June 13, 2013

Massachusetts evades federal arbitration law

By Deborah J. La Fetra Senior Attorney

In 2011, the United States Supreme Court decided in AT&T Mobility v. Concepcion that courts could not invalidate arbitration contracts that require individual arbitration (as opposed to a class-wide proceeding) simply because a state’s public policy favors class actions.  In the two years since, state courts have largely been upholding arbitration contracts containing class-action waivers.  Yesterday, however, the Massachusetts Supreme Judicial Court adopted a new way to ignore Concepcion.

A little history:  In 2009, the Massachusetts court held in Feeney v. Dell Computer (Feeney I) that class action waivers in arbitration contracts violated the state’s public policy favoring class actions in “consumer protection” cases.  The case was down in the lower courts when Concepcion was decided and Dell asked the Supreme Judicial Court to take another look at the case, because Feeney I no longer appeared to be good law.  The high court agreed, PLF filed an amicus brief arguing that Feeney I was abrogated by Concepcion, and yesterday the court issued its decision in Feeney II.

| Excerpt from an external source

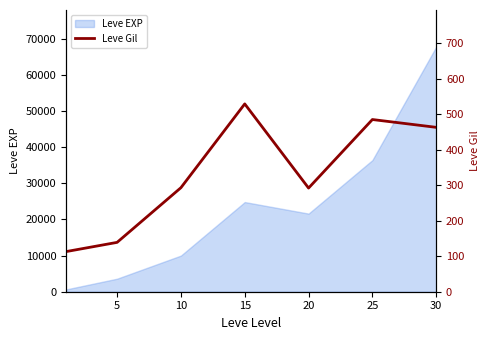

True or false: the data shows 61 at 5.

False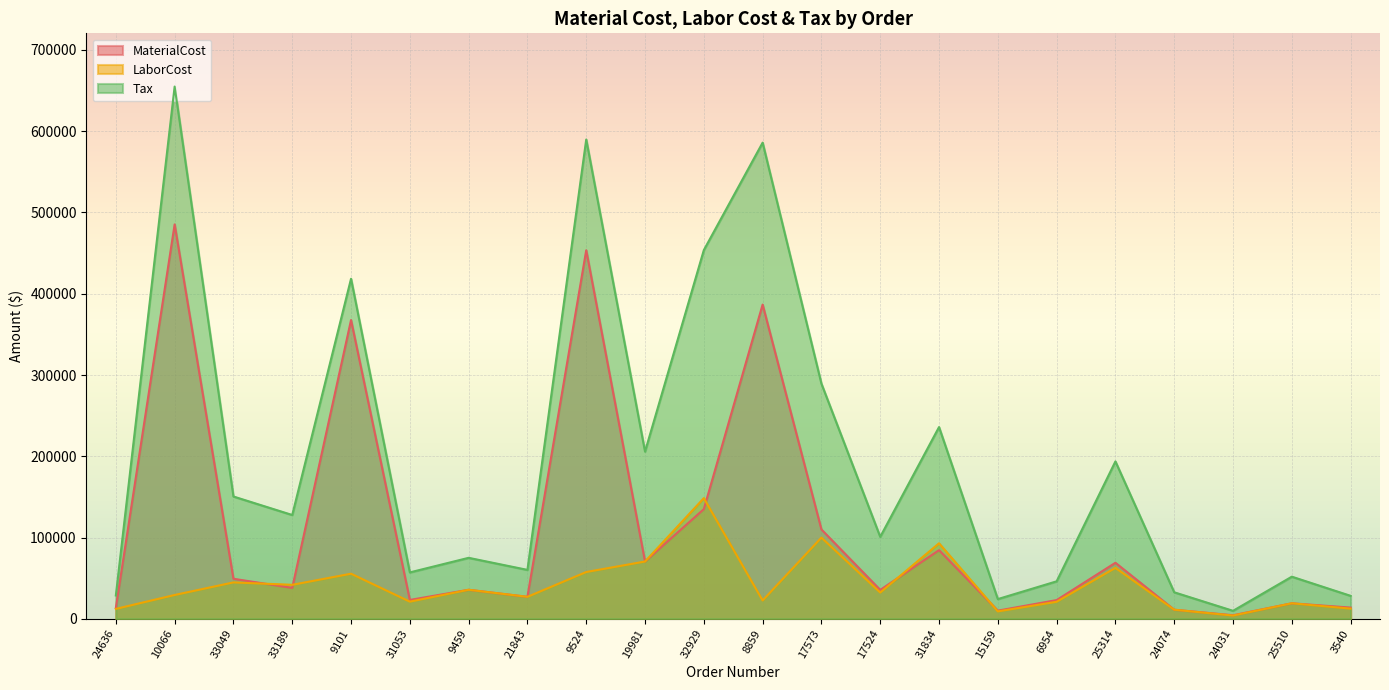

Which series has the largest range (max minus min)?

Tax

Feeney II does acknowledge the obvious point that the rationale of Feeney I did not survive Concepcion.  So the court came up with a new rationale:

“where a court determines, following an individualized factual inquiry, that class proceedings are the only viable way for a consumer plaintiff to bring a claim against a defendant, as may be the case where the claims are complex, the damages are demonstrably small and the arbitration agreement does not feature the safeguards found in the Concepcion agreement, a court may still invalidate a class waiver.  In such circumstances, a class waiver may be declared invalid pursuant to the FAA’s savings clause not because the clause violates a public policy favoring class actions …, but because it violates the public policy against agreements that immunize business defendants from private civil liability for consumer injuries.”

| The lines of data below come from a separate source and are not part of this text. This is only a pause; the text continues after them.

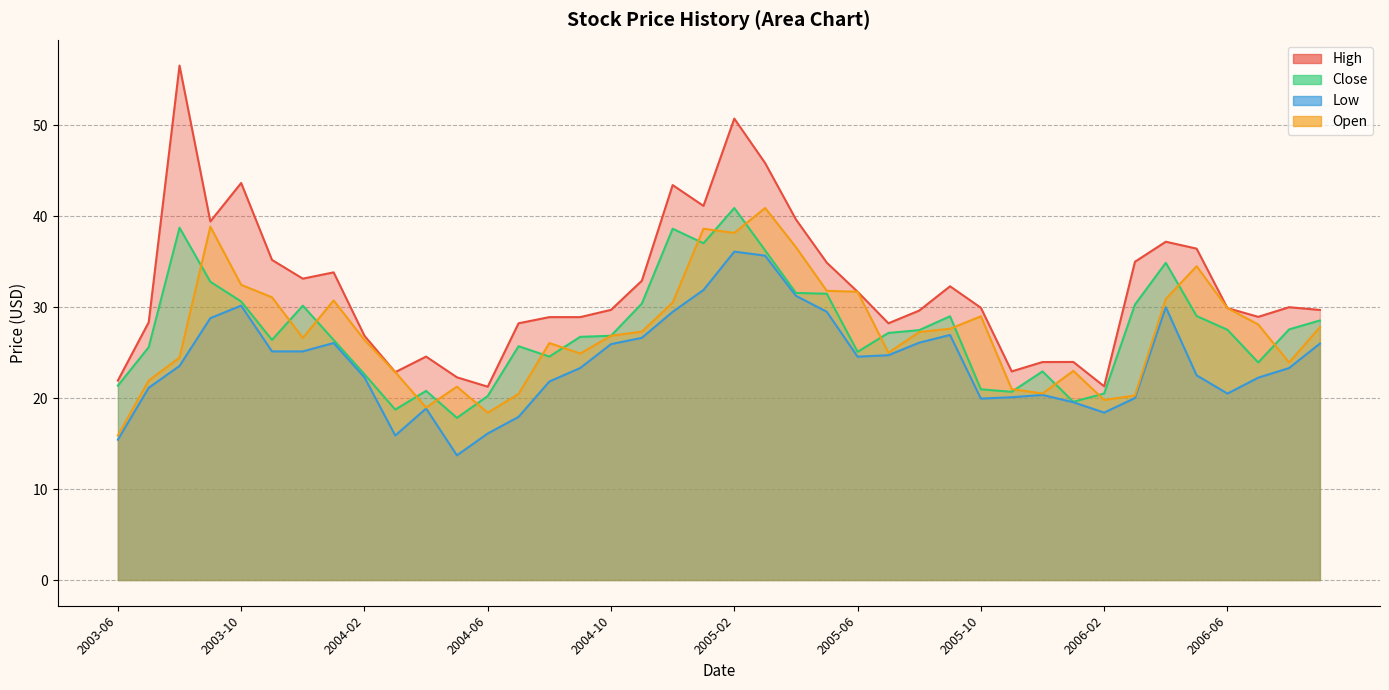

What are all the series names shown in the legend?

High, Close, Low, Open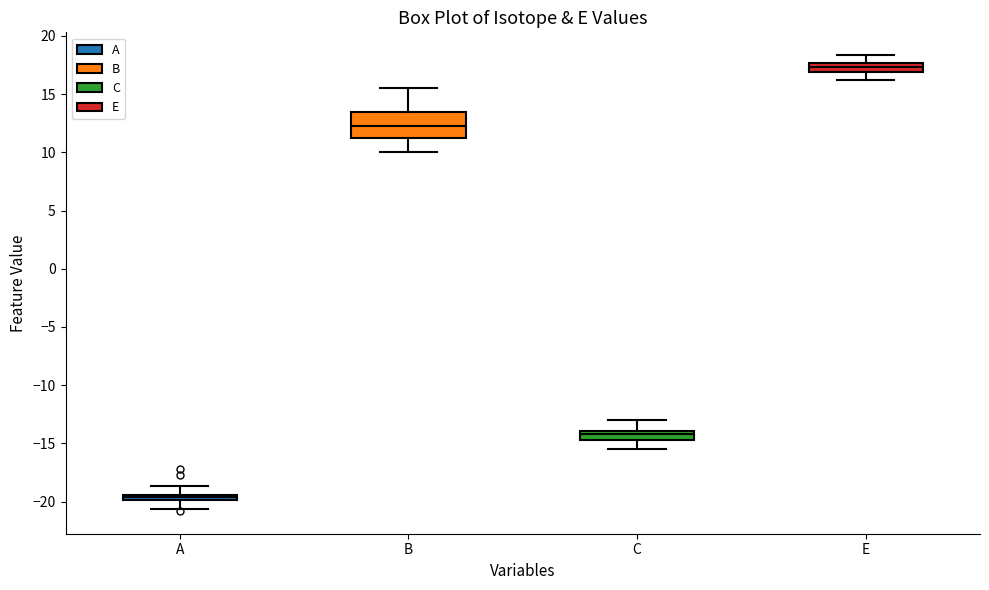

Which box has the highest median line?

E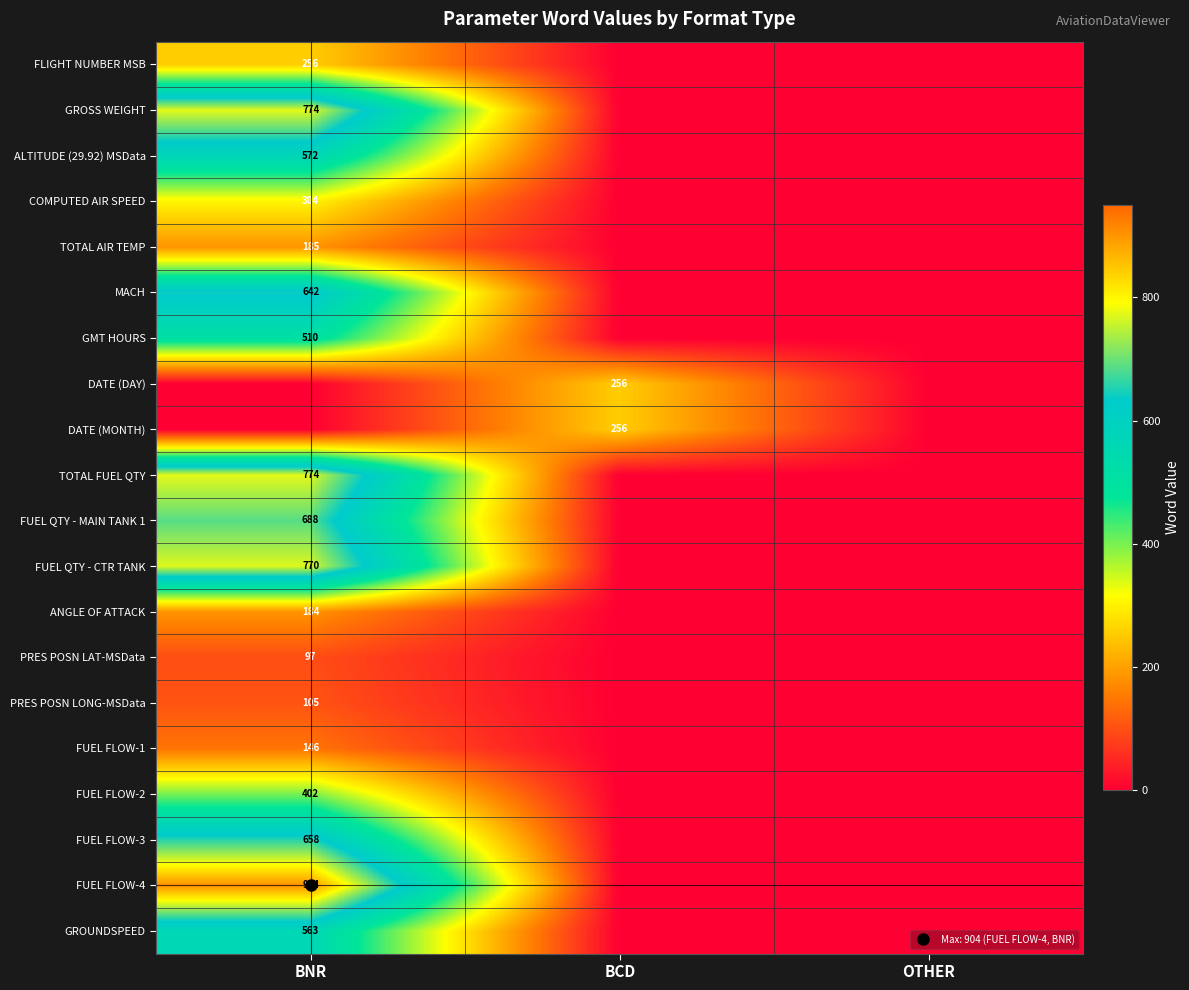

At which label is MACH closest to 321?

BNR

Applying this new test, the court noted that the plaintiff’s claims were “complex,” requiring “advanced knowledge of the tax codes,” that the claimed damages were small, and that the arbitration provision did not contain any special pro-consumer provisions (as the contract in Concepcion did).  Therefore, the court held, as a practical matter, the only way to avoid immunizing the defendant for its actions would be to allow class proceedings.  And because the Supreme Court held in Stolt-Nielsen v. AnimalFeeds that courts cannot compel class arbitration, the Massachusetts invalidated the entire contract to permit the plaintiffs to file a class action in court.

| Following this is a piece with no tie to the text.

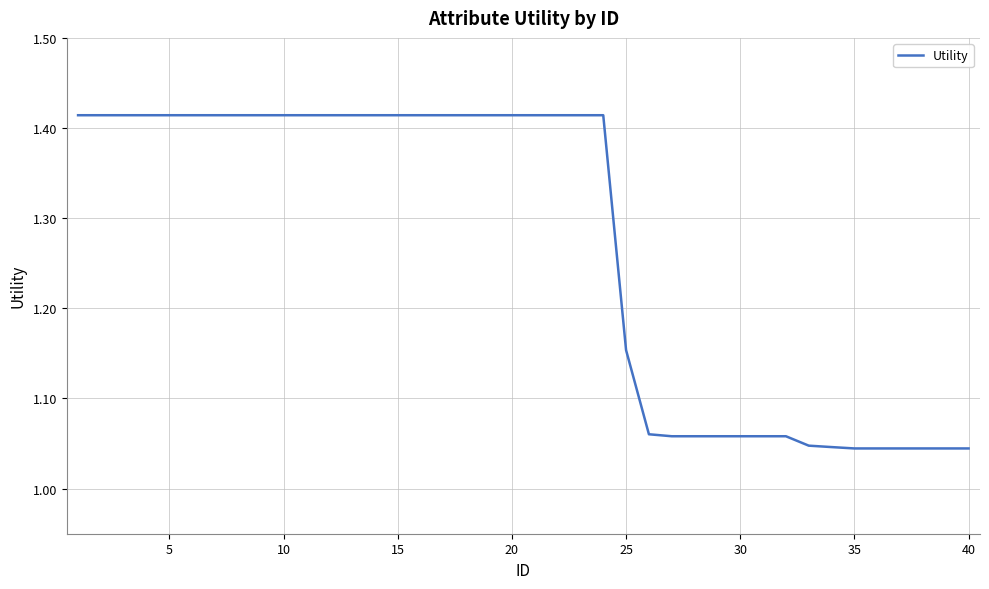

What is the difference between the maximum and minimum values?

0.4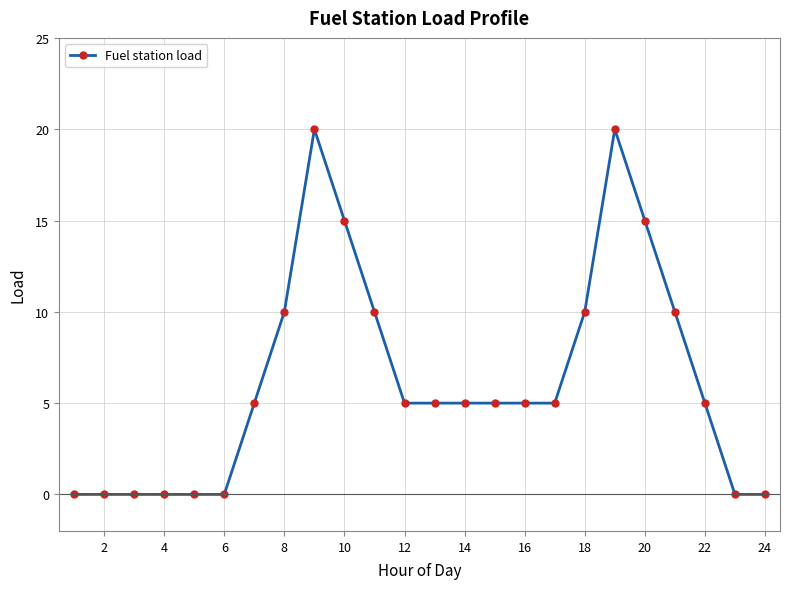

True or false: there are more than 0 points higher than both neighbors.

True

This decision invites plaintiffs to phrase their claims in as complex manner as possible so as to avoid their contractual agreements to arbitrate consumer disputes.  But the creativity of the Massachusetts court may have only a short-term effect.  The United States Supreme Court will be deciding American Express Co. v. Italian Colors Restaurant in the next couple weeks, which addresses the issue of whether courts may invalidate arbitration contracts with class action waivers if a class proceeding is necessary to “effectively vindicate” federal statutory rights.  Depending on what the Court says, we may well see Feeney III winding its way through the Massachusetts courts.